Il était une fois, dans la savane, une période de grande sécheresse, les animaux avaient faim. Le lion, l’hippopotame, la hyène maigrissaient... seul le lièvre était dodu et ne ressentait pas la famine. La hyène s’interrogeait et le lièvre lui livra son secret. Un arbre à galette dont seul le lièvre connaissait l’existence. La hyène se goinfra sans vergogne, au grand désespoir du lièvre. Elle grimpa à l’arbre afin de décrocher la dernière galette et patatras se cassa la figure se cassant les deux pattes arrières dans sa chute.

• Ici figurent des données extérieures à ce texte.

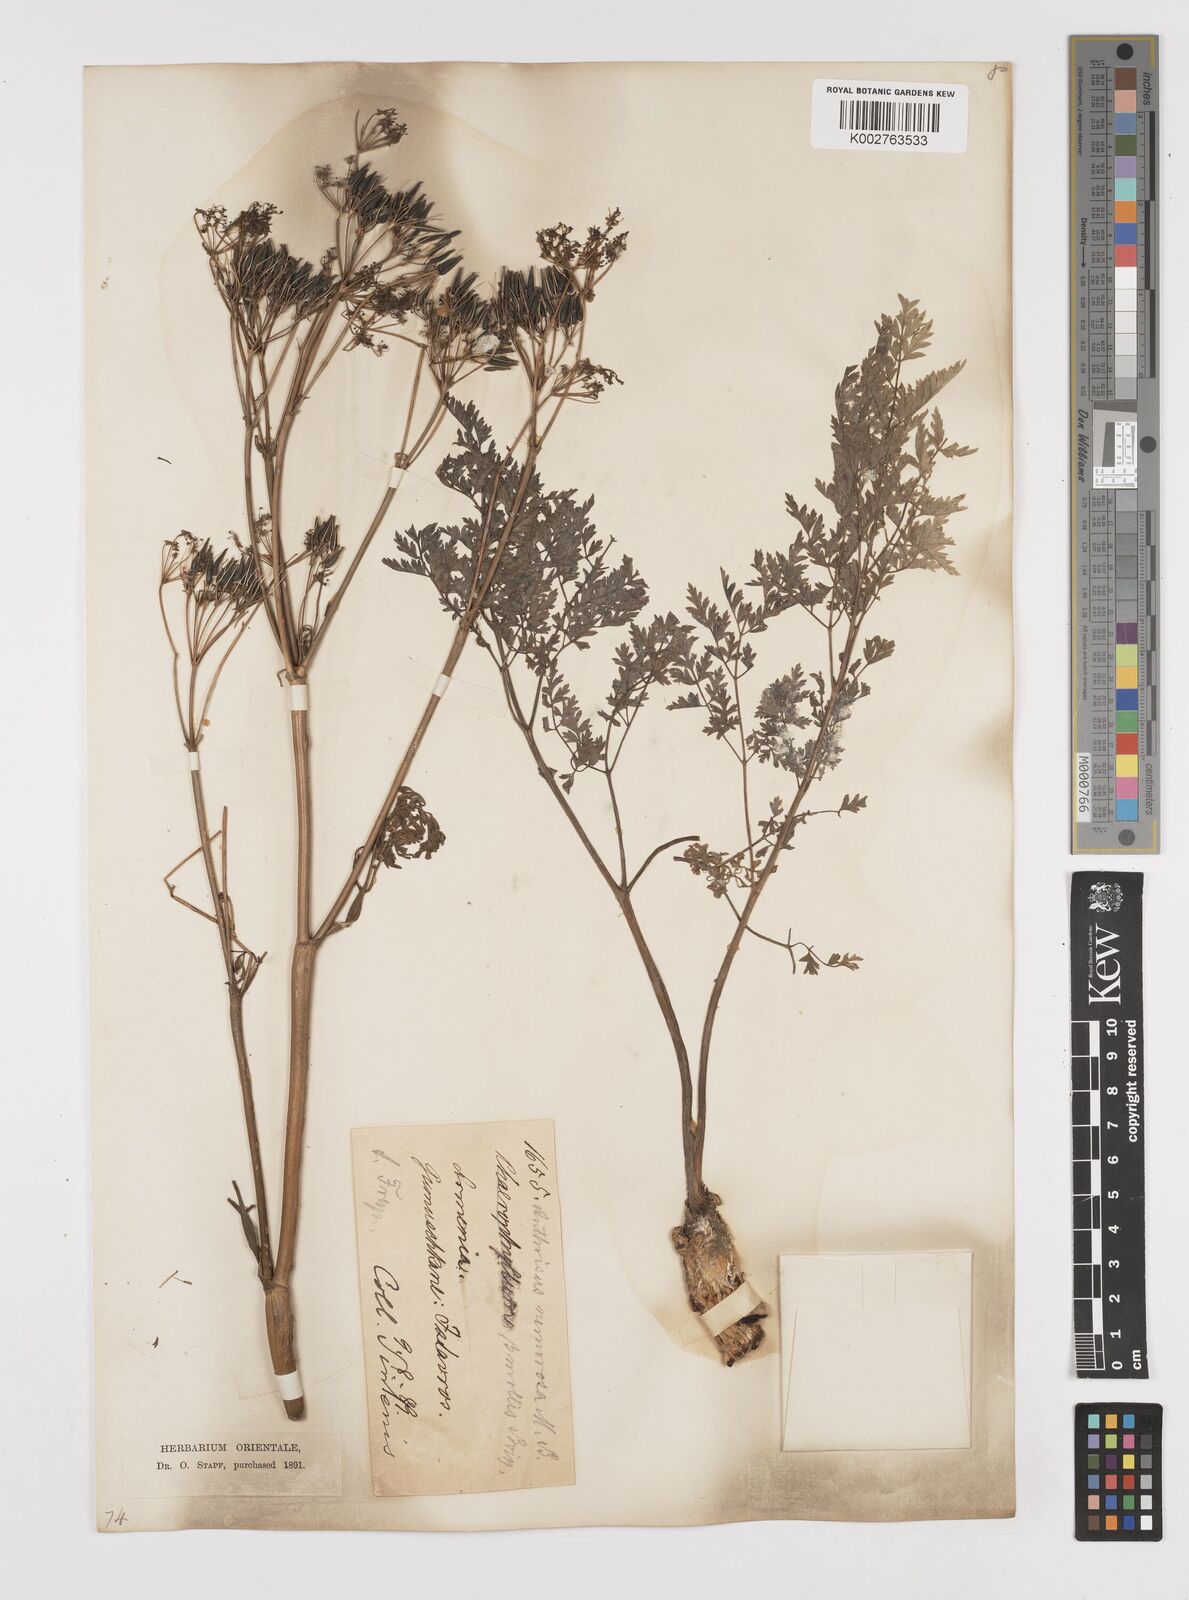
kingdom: Plantae
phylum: Tracheophyta
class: Magnoliopsida
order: Apiales
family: Apiaceae
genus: Anthriscus
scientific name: Anthriscus sylvestris
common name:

Le public est dans l’attente de la morale... Silence. KPG le met à contribution, « selon vous quelle est la morale de la fable ? » Silence. «  La gourmandise fait grossir le ventre, mais rétrécir les pattes ! » Sic. S’en suivent des histoires mettant en scène le poulet bicyclette, « personnage » central dans la vie des villageois burkinabés. Le pauvre animal sportif, une fois découpé et rissolé, permet à qui connait le secret de sonder les âmes... Écoutez ou lisez KPG, vous saurez tout !

Rien de spectaculaire, quelques notes de kora, de courtes chansons qui instantanément font oublier Limoges ! Sous la tente, la chaleur sahélienne s’abat, le chant du coq retentit, un âne braie, au loin deux femmes parlent fort tout en pilant le mil. Stop. KPG n’a pas le pouvoir de téléporter son public, quoique... il sait déjà le captiver. « Si l’arbre savait ce que la hache lui réserve il ne lui aurait pas donné le manche ! », parole d’un sage qui sait choisir ses relations... à Ouga-Limoges le griot KPG s’en est fait des relations... Il peut revenir quand il le souhaite.